START Data excerpt
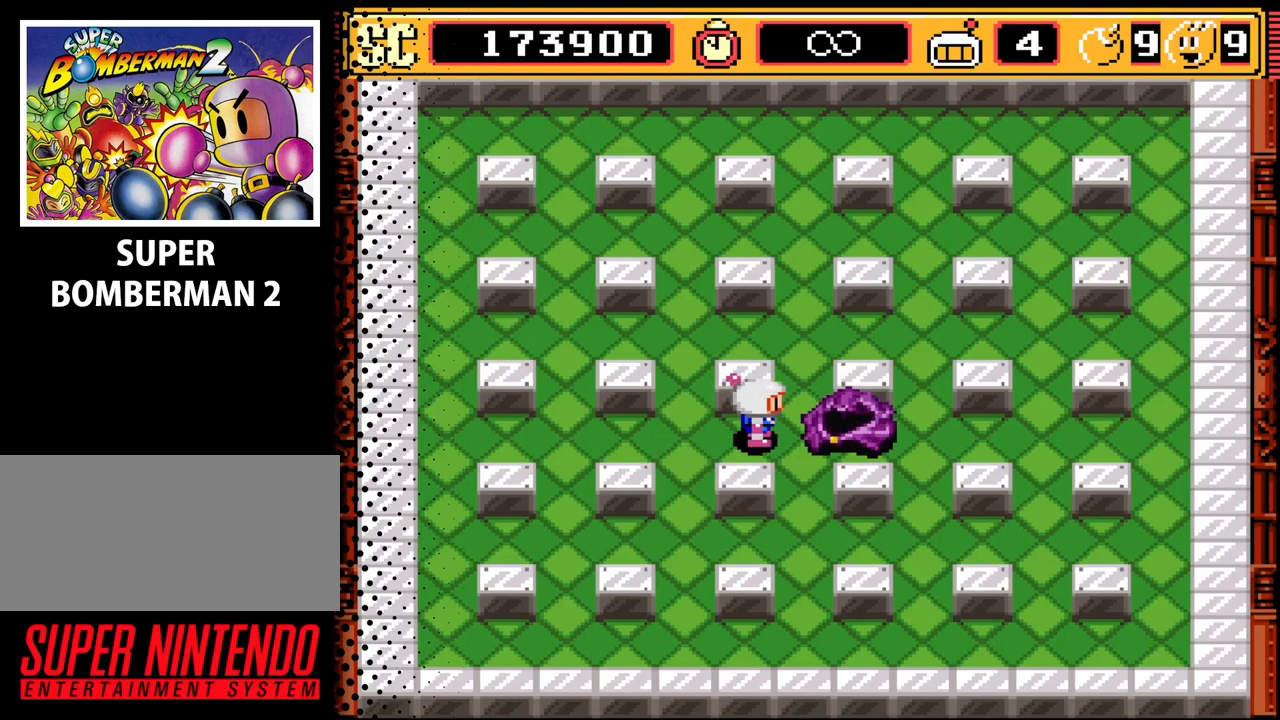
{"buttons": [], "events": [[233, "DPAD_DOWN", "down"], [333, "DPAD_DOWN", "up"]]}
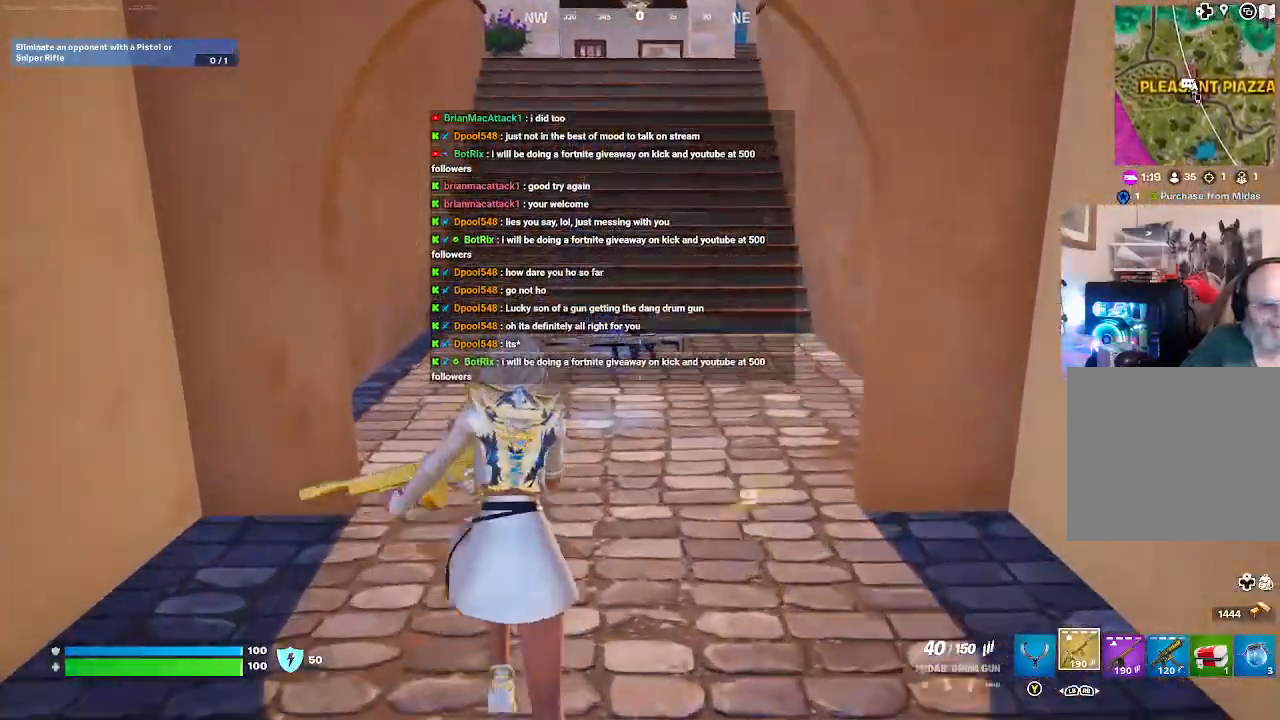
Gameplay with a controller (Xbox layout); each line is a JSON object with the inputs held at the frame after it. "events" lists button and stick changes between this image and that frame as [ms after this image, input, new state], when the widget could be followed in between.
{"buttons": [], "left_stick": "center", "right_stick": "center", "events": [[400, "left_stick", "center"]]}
END Data excerpt
# [Problem details]
Each line of the material that contains the string "buttons" has to be copied out.

# [Reply to the exercise]
{"buttons": [], "events": [[233, "DPAD_DOWN", "down"], [333, "DPAD_DOWN", "up"]]}
{"buttons": [], "left_stick": "center", "right_stick": "center", "events": [[400, "left_stick", "center"]]}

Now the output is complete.